Task item. Go through the data and copy each line where the string "pixels" appears.

Source data.
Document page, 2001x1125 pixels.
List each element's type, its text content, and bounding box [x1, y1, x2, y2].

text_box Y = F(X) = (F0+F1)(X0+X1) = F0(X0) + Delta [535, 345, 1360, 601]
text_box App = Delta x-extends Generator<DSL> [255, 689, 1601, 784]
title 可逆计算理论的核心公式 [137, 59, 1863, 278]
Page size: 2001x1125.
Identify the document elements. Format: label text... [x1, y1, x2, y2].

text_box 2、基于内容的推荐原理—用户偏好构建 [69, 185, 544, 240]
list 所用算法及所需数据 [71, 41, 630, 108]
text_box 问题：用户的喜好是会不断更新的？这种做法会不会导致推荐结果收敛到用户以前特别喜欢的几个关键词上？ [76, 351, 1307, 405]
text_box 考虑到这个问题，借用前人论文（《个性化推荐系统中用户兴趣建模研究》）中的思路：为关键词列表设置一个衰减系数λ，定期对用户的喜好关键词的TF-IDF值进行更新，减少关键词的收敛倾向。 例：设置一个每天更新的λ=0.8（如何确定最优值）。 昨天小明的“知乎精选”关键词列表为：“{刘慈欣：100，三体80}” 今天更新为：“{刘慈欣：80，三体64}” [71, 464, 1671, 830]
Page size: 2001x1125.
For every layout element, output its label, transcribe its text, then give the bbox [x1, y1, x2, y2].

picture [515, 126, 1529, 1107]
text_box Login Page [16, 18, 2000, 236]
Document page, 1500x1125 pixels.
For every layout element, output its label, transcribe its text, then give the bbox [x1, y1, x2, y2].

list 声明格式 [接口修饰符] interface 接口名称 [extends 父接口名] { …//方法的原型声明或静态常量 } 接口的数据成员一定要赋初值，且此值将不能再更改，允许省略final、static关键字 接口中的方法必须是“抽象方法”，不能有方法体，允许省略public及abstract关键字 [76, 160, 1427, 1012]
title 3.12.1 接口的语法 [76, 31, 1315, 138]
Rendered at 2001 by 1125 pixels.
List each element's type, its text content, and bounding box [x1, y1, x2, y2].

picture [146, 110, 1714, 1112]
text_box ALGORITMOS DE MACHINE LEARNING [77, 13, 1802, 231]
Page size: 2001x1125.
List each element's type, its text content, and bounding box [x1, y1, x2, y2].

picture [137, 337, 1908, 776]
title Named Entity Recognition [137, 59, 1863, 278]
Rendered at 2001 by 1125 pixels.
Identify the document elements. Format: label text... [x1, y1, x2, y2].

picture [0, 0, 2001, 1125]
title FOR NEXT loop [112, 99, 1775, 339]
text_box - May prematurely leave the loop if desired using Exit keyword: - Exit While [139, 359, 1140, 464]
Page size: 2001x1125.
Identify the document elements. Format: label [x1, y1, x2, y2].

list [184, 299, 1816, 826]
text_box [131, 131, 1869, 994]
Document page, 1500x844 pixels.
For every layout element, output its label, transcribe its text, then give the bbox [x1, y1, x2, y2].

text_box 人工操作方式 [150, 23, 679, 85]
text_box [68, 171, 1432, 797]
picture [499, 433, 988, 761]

Output of the exercise.
Document page, 2001x1125 pixels.
Document page, 1500x1125 pixels.
Rendered at 2001 by 1125 pixels.
Rendered at 2001 by 1125 pixels.
Document page, 1500x844 pixels.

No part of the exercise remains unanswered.